TESTO ESTRATTO ▸
Ritardo nel pagamento del canone di locazione di una casa, cosa succede?

Il ritardo nel pagamento del canone di locazione è un fatto molto temuto dal proprietario della casa data in affitto.

Nel caso in cui si realizzi tale ipotesi, quali sono le possibili conseguenze?

Se il conduttore fosse in ritardo nel pagamento del canone di locazione, il locatore può procedere con lo sfratto. In particolare, quando si parla di ritardo nel pagamento del canone di locazione per un immobile ad uso abitativo, in base all’articolo 5 della legge n. 392/1978 il conduttore ha tempo fino a venti giorni per poter adempiere al proprio obbligo, decorsi i quali il locatore può adire il tribunale per ottenere lo sfratto.

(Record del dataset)
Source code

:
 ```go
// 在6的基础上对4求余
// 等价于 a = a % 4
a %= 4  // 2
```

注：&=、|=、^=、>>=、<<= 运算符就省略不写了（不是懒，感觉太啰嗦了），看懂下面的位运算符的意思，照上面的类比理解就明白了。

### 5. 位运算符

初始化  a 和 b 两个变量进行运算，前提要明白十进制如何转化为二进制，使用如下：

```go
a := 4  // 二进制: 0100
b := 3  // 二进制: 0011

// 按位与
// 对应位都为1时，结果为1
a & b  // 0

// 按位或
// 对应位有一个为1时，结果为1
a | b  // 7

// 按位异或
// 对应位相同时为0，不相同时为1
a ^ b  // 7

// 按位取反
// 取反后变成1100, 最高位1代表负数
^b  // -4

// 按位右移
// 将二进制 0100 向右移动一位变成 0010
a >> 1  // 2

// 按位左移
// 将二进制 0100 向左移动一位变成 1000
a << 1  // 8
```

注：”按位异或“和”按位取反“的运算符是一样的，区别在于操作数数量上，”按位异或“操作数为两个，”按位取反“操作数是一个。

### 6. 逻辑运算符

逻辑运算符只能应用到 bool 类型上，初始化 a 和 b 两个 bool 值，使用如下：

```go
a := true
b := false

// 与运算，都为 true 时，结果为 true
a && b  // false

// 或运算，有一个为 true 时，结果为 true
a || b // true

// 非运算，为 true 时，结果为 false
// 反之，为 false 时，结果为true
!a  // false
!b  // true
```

COMPITI DA SVOLGERE ▸
• A. Secondo il testo sul ritardo nel pagamento del canone di locazione, quanto tempo ha il conduttore di un immobile ad uso abitativo per adempiere al proprio obbligo?
• B. Procedi con il testo sul ritardo nel pagamento del canone di locazione, riprendendolo subito dopo la sua ultima frase.
I record provengono da una fonte diversa rispetto al testo.

LE TUE RISPOSTE ▸
• A. Fino a venti giorni, in base all'articolo 5 della legge n. 392/1978.

• B.
La legge però consente all’inquilino moroso di adempiere anche successivamente ai venti giorni previsti nonostante il proprietario gli abbia notificato l’intimazione di sfratto.

Se il conduttore paga al proprietario i canoni arretrati, oltre agli interessi e a tutte le spese legali sostenute, ha diritto di rimanere in casa e di paralizzare lo sfratto. Si tratta di una possibilità che può essere messa in campo al massimo entro la prima udienza, ove al conduttore, su richiesta, è addirittura concedibile un ulteriore termine di novanta giorni.